## Your objective
Print the records below exactly as they appear. Omit all pictures.

## Materials provided
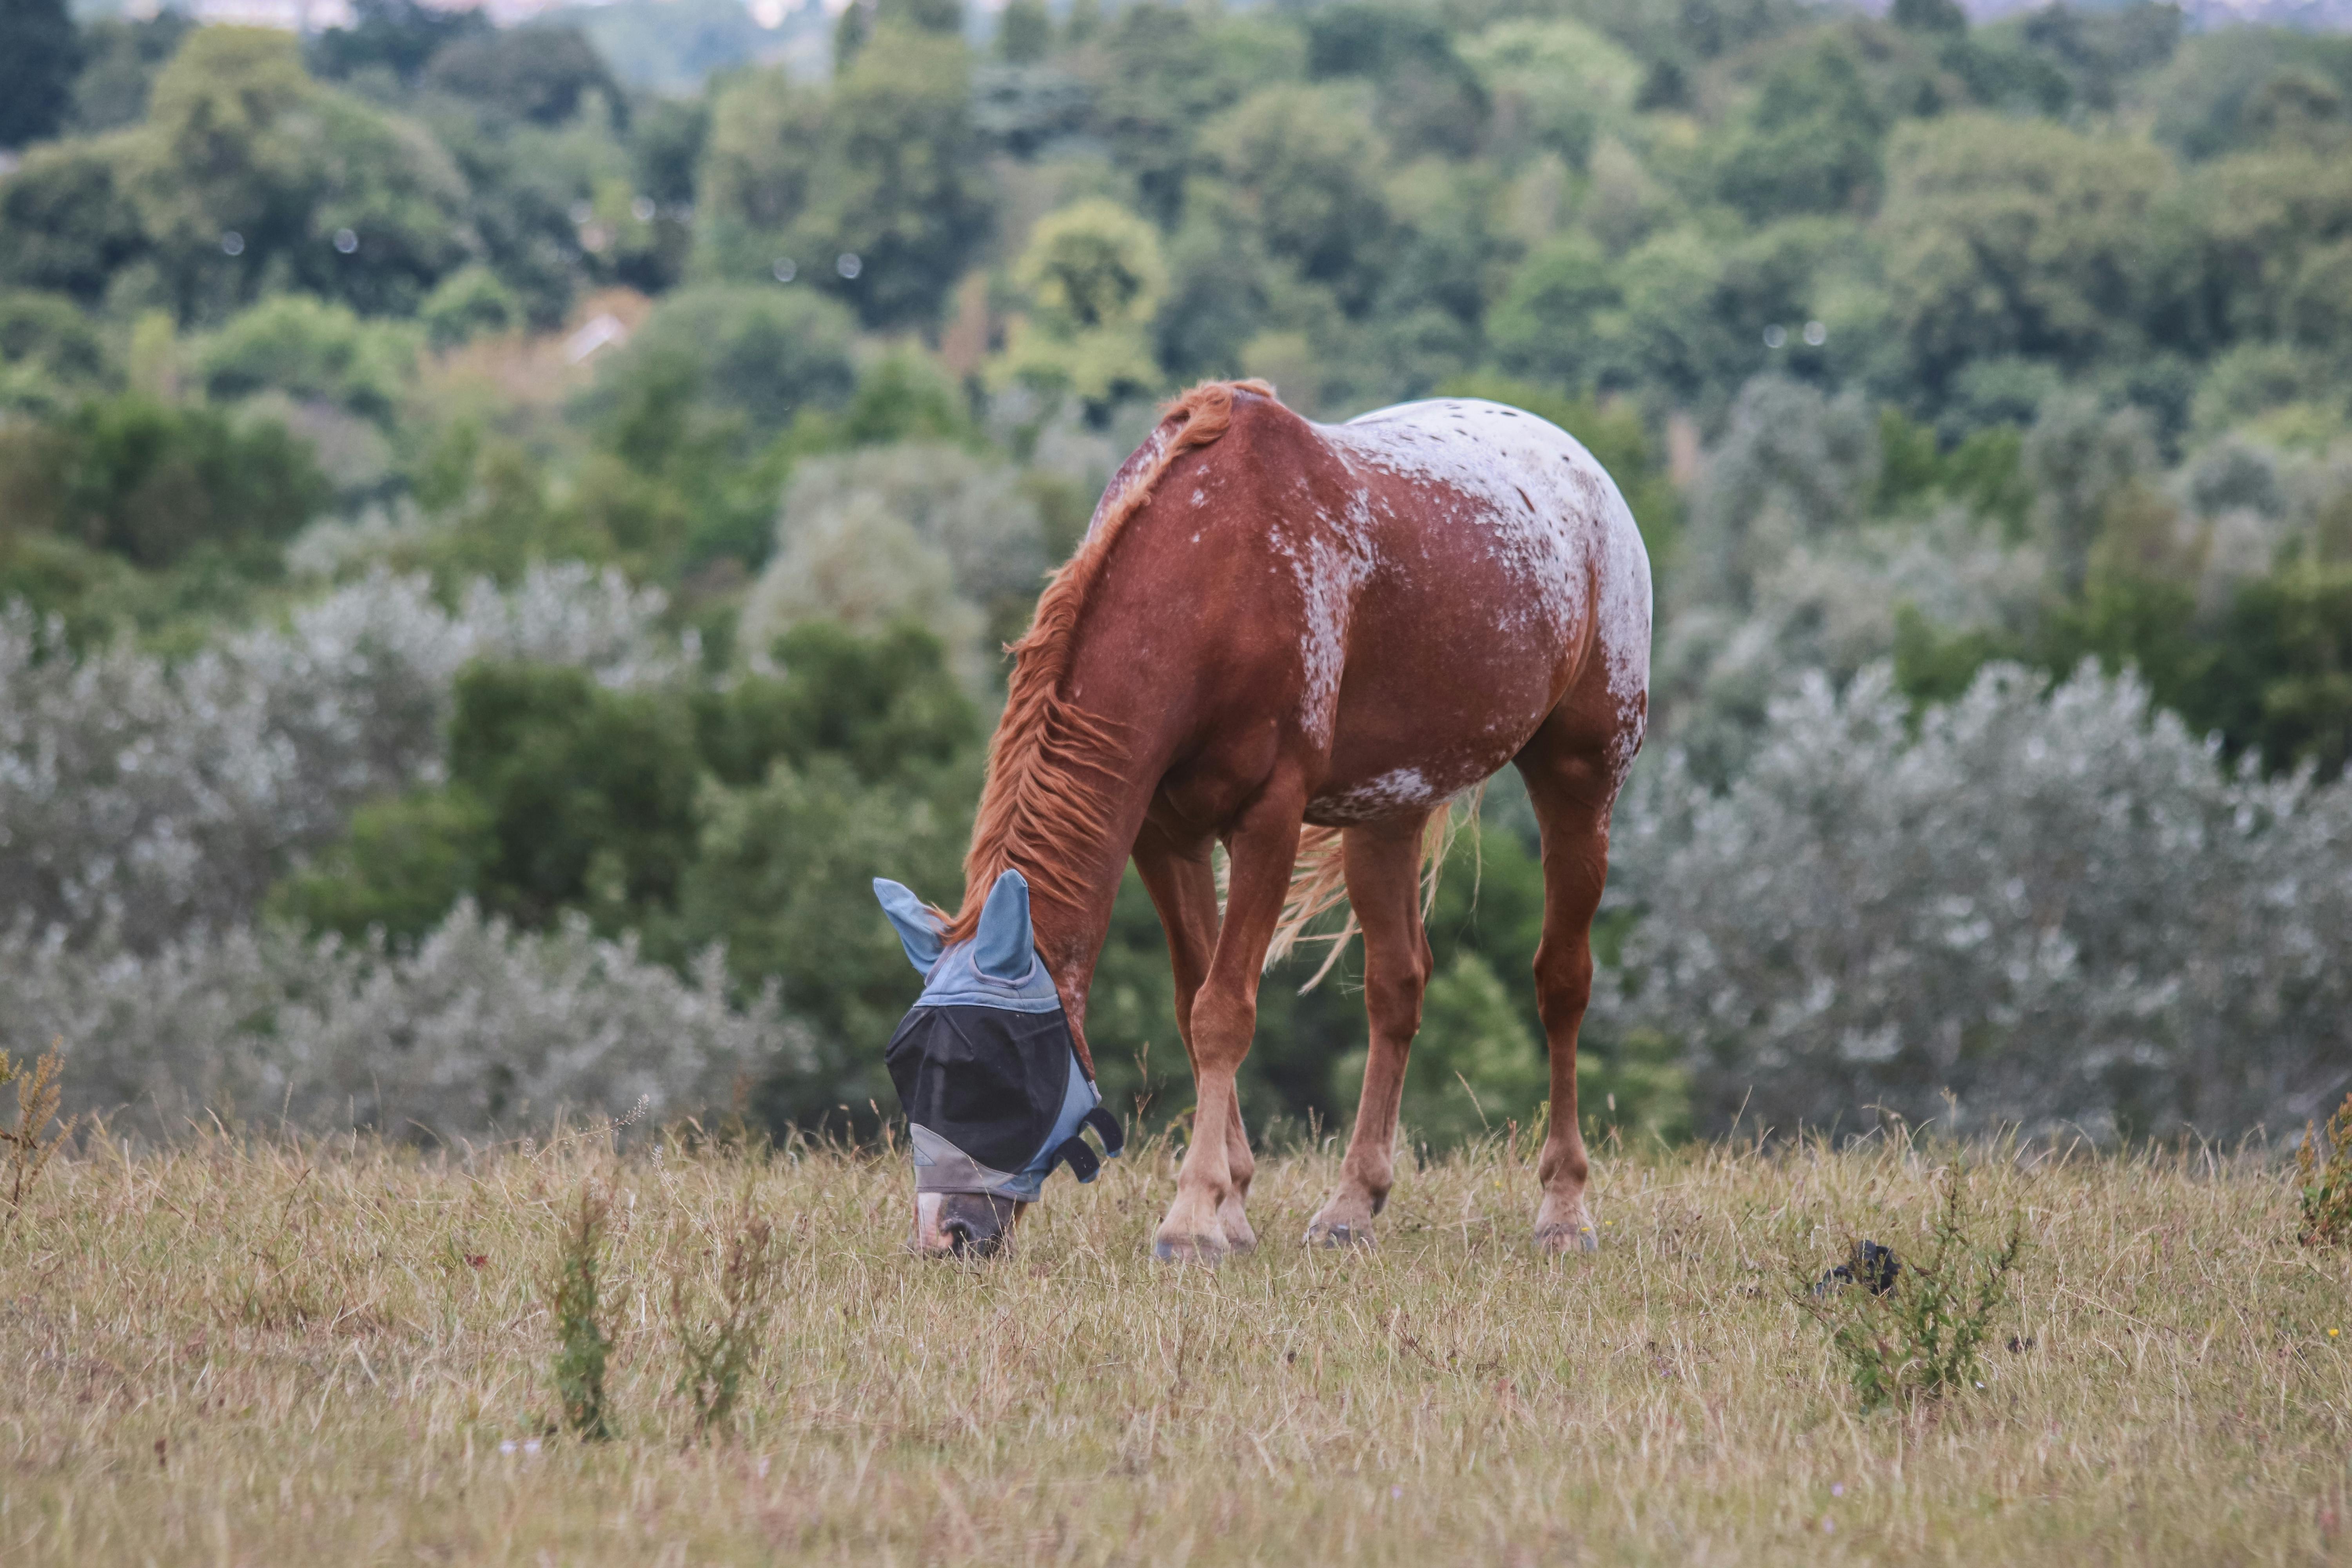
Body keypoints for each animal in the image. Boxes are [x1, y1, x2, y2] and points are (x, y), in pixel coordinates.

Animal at [871, 380, 1652, 1261]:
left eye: (992, 1074)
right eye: (908, 1066)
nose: (944, 1233)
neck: (1214, 569)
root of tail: (1583, 468)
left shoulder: (1269, 820)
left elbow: (1224, 1011)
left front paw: (1192, 1217)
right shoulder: (1165, 834)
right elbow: (1193, 1002)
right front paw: (1233, 1205)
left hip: (1582, 779)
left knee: (1562, 983)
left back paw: (1564, 1207)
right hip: (1388, 810)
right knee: (1397, 987)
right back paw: (1351, 1203)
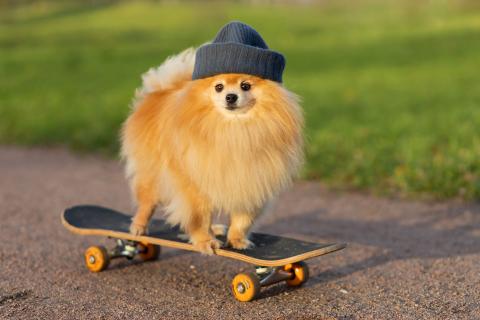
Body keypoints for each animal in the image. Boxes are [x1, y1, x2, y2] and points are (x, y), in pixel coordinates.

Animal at [122, 21, 306, 255]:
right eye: (219, 87)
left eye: (245, 85)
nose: (231, 96)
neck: (234, 129)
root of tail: (159, 92)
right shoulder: (194, 184)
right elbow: (199, 217)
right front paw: (204, 241)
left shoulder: (251, 179)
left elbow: (242, 218)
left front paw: (237, 240)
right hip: (152, 174)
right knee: (147, 202)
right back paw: (138, 227)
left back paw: (216, 229)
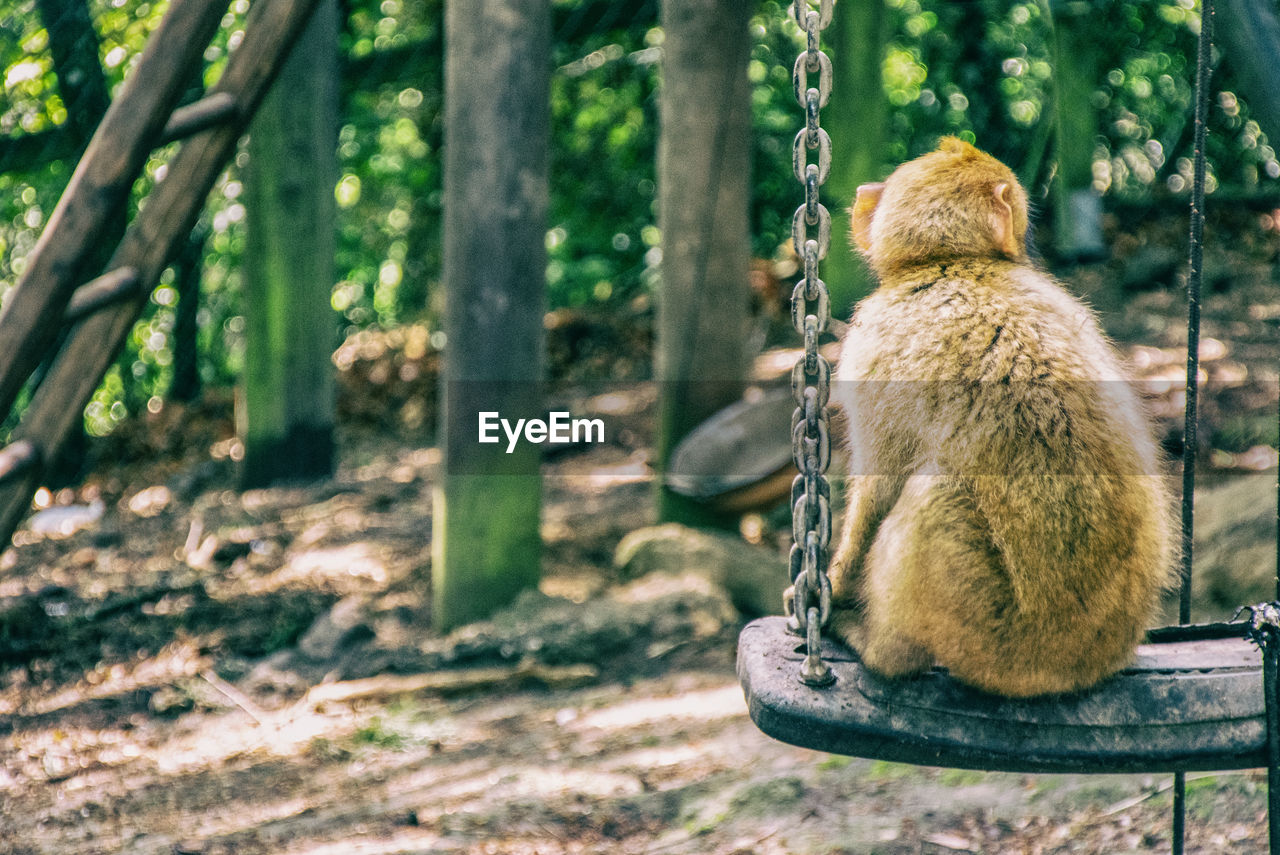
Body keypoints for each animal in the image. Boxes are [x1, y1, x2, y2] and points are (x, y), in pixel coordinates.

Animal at [808, 136, 1177, 696]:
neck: (948, 262)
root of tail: (1076, 666)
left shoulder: (872, 346)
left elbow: (879, 486)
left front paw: (829, 589)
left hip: (992, 633)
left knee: (932, 497)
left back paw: (882, 652)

## Task result
Body keypoints for each animal in the image. Boxes are [x1, y1, x2, y2] and points are (x, y), in pixel coordinates.

Animal at [871, 380, 1652, 1261]:
left eye: (992, 1074)
right eye: (908, 1066)
nose: (944, 1233)
neck: (1214, 569)
root of tail: (1583, 468)
left shoulder: (1269, 820)
left elbow: (1224, 1011)
left front paw: (1192, 1217)
right shoulder: (1165, 834)
right elbow: (1193, 1002)
right front paw: (1233, 1205)
left hip: (1582, 779)
left knee: (1562, 983)
left back paw: (1564, 1207)
right hip: (1388, 810)
right knee: (1397, 987)
right back paw: (1351, 1203)
Body keypoints for each animal in the image. Boxes are [x1, y1, x2, y2] and points are (x, y), in pixel coordinates.

Animal at [122, 21, 306, 255]:
right eye: (219, 87)
left eye: (245, 85)
nose: (231, 96)
neck: (234, 129)
root of tail: (159, 92)
right shoulder: (194, 184)
right elbow: (199, 217)
right front paw: (204, 241)
left shoulder: (251, 179)
left elbow: (242, 218)
left front paw: (237, 240)
right hip: (152, 174)
right knee: (147, 202)
right back paw: (138, 227)
left back paw: (216, 229)
Body keypoints for each animal in the image. Boxes are [x1, y1, x2, y2] and points are (x, y), in pixel coordinates.

Animal at [808, 136, 1177, 696]:
neck: (948, 262)
root of tail: (1076, 666)
left shoulder: (872, 346)
left elbow: (879, 486)
left front paw: (829, 589)
left hip: (992, 633)
left knee: (932, 497)
left back paw: (882, 652)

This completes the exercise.